As lideranças dessa época, entre elas João Amazonas, resgataram os princípios programáticos e estatutários de 1922 e reivindicaram o passado do partido. De acordo com o deputado Luciano Siqueira, o argumento do PCdoB foi o de que o PCB não era mais o partido fundado na década de 20. “O partido que adotou o nome de ‘brasileiro’ não mudou apenas de nome, ele retirou o estatuto e o programa do partido, que são elementos fundamentais”, lembrou.

Em seguida veio o Regime Militar e, com ele, mais uma longa fase de perseguição os comunistas. O próprio Luciano Siqueira sentiu na pele a fúria da ditadura, quando foi preso e torturado por mais de um mês. O partido participou da campanha “Diretas Já”, que culminou na eleição de Tancredo Neves. Em 1985, o PCdoB voltou à legalidade e permaneceu assim até os dias de hoje. Atualmente com 14 deputados e dois senadores, o partido ainda é uma legenda pequena.

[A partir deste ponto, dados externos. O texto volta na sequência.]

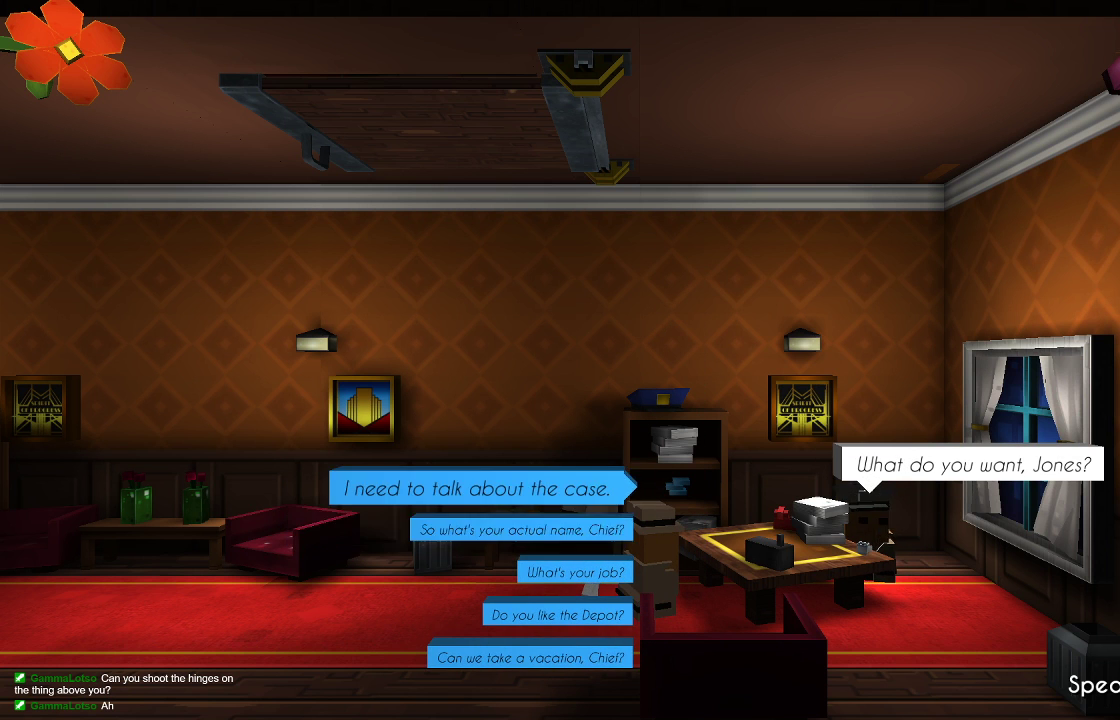
{"buttons": [], "left_stick": "center", "right_stick": "center", "events": [[133, "CROSS", "down"], [267, "CROSS", "up"]]}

“Eu tinha medo só de ouvir falar”


Eufrásio Elias é militante histórico do partido

Seu Eufrásio Elias, 87 anos, é militante do Partido Comunista do Brasil desde 1955 e até hoje atua “com toda disposição” e é da direção municipal do PCdoB no Recife. Porém, houve um tempo em que, ao invés de amor pelo comunismo, seu Eufrásio tinha verdadeiro pavor até da palavra. Esse sentimento vinha da grande propaganda negativa, fruto de interesses pessoais e de capitalistas daquela época. “Eu tinha medo só de ouvir falar no nome comunismo. A religião, os jornais, as pessoas mais velhas, todos diziam que o comunismo era uma coisa terrível, que era contra Deus”, lembrou.

Mas a vida mostrou a seu Eufrásio que as coisas não eram como foram descritas a ele. “Uma época fui trabalhar como taxista, ali no Parque Amorim, e conheci dois cidadãos que eram comunistas e eram pessoas de bem, chefes de família exemplares. Naquele mesmo ano, houve a eleição de Pelópidas Silveira para prefeito do Recife, e eu, que trabalhava em táxi, fui chamado para o seu comitê. Um dia saí com Gregório Bezerra, que comandava os comícios. Fomos para o Alto do Pascoal. Lá chegando, ele saltou do carro e tinha um bocado de crianças maltratadas, sujas, magras e ele parou, olhou para as crianças e depois virou para mim e disse: ‘É por isso que eu sou comunista, no comunismo não tem isso’. Foi aí que decidi me tornar comunista”, revelou o senhor que, emocionado, diz sonhar e acreditar na salvação que virá com o socialismo.


Zezinho ajudou na reorganização do partido

Outra figura emblemática do partido em Pernambuco é o sindicalista José Inácio Barbosa, de 76 anos, mais conhecido como Zezinho. A história deste pernambucano se confunde com a da luta dos trabalhadores rurais do Brasil. Zezinho participou da reorganização do partido no Estado, em 1962 e tem um orgulho imenso de ter marchado ao lado de líderes como João Amazonas. Apesar da pouca instrução, ele conhece bem a história do comunismo no mundo, que culminou na divisão do antigo PCB.

“Eu, que era da Liga Camponesa e estava lutando em Goiás, fui convocado para participar dessa batalha ideológica que foi muito forte, provocada pela antiga União Soviética. Eu tinha cerca de 20 anos e ajudei na reorganização do partido”, lembrou. Durante a Ditadura Militar, foi perseguido em Pernambuco e teve que sair do Estado, passando mais de 20 na clandestinidade. “Continuei atuando e nunca fui pego. Aprendi muita coisa nessa fase da minha vida”, disse Zezinho.